---- Given text

Some stats and charts. This is helpful to explore what you have been working on, a good idea. And I like visual. I’m sure there are some filters there somewhere for “drilling down” into the data.
An interface for setting up who you will email timesheet to. Simple and clean.
A historic table/calendar showing what you have done. This is good for filtering too.
Some basic automation so that it sets itself up for the next day, ready to go.
And here we get to the rub!!!
When I opened this up it was about 11am on Monday 10th Dec 2018. But the Date on the Today panel was for Sunday 9th Dec 2018. So the timesheet is structured around time in California, USA.
I had several tries at this, and could see their work around using a pull down tab at the bottom of the today page to allow for a “Timezone”. Based in USA, +/- 3 hours I think between the two coasts , so this can work within a curtain “Time Zone band “.
When I looked into this further:
the Now() formula is based on US Pacific time zone. See image below. So I would need to develop a more complex formula to be able to adjust the Today() function to be correct in NZ in relation to the Now() function that is running on US Pacific time zone.
So I stand by what I said in my opening statement, “Coda.io Time-sheet Template, powerful but has bugs.”
The appeal for Coda.io is it is spreadsheety and intelligent but you do not need to be a fully blown programmer to get some leverage out of it. This particular instance needs a lot more thinking to make it more “worldly” (I was going to say “Universal” but that was not appropriate).
I really like Tsheets. It does what it says on the box. I read a comment that they thought the interface was a bit dated. I have no problems with that. It is a tool fit for purpose and does it well. It is also quite logical and easy to navigate through.
I really like the mobile app. It is also easy to use. The email reminders are unobtrusive too.
At work I’d set an alarm (usually vibrate only) for about 15 minutes before when I would wish to leave. I think putting my own alarms on my mobile would help remind me to “Switch” to another activity if timing was important. As it is it is a habit I’d need to cultivate to switch between activities also so I could more accurately capture information about specific tasks I was doing.

--------
---- Supplied material

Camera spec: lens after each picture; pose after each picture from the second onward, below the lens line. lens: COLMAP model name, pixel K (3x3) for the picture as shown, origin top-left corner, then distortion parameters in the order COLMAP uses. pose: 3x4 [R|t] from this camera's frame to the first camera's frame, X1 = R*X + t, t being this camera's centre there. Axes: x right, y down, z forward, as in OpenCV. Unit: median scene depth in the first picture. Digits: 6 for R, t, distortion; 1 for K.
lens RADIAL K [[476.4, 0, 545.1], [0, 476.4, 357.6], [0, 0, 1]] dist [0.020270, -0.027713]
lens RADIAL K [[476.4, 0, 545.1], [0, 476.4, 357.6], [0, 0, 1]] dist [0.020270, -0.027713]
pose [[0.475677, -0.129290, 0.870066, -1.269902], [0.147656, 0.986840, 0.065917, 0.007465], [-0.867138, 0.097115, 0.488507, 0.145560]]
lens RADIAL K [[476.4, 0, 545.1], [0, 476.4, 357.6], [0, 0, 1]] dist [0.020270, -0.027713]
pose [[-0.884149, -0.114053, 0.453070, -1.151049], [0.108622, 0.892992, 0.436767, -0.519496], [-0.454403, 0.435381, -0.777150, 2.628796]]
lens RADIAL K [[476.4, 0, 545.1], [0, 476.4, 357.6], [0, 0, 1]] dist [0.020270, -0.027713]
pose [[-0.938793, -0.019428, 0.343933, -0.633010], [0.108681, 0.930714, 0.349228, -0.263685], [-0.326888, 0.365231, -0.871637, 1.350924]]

--------

• **The problem**
Rewrite the timesheet review from "Some basic automation" to "in California, USA.", putting "schedule" in place of "timesheet".

• **Response to the exercise**
Some basic automation so that it sets itself up for the next day, ready to go.
And here we get to the rub!!!
When I opened this up it was about 11am on Monday 10th Dec 2018. But the Date on the Today panel was for Sunday 9th Dec 2018. So the schedule is structured around time in California, USA.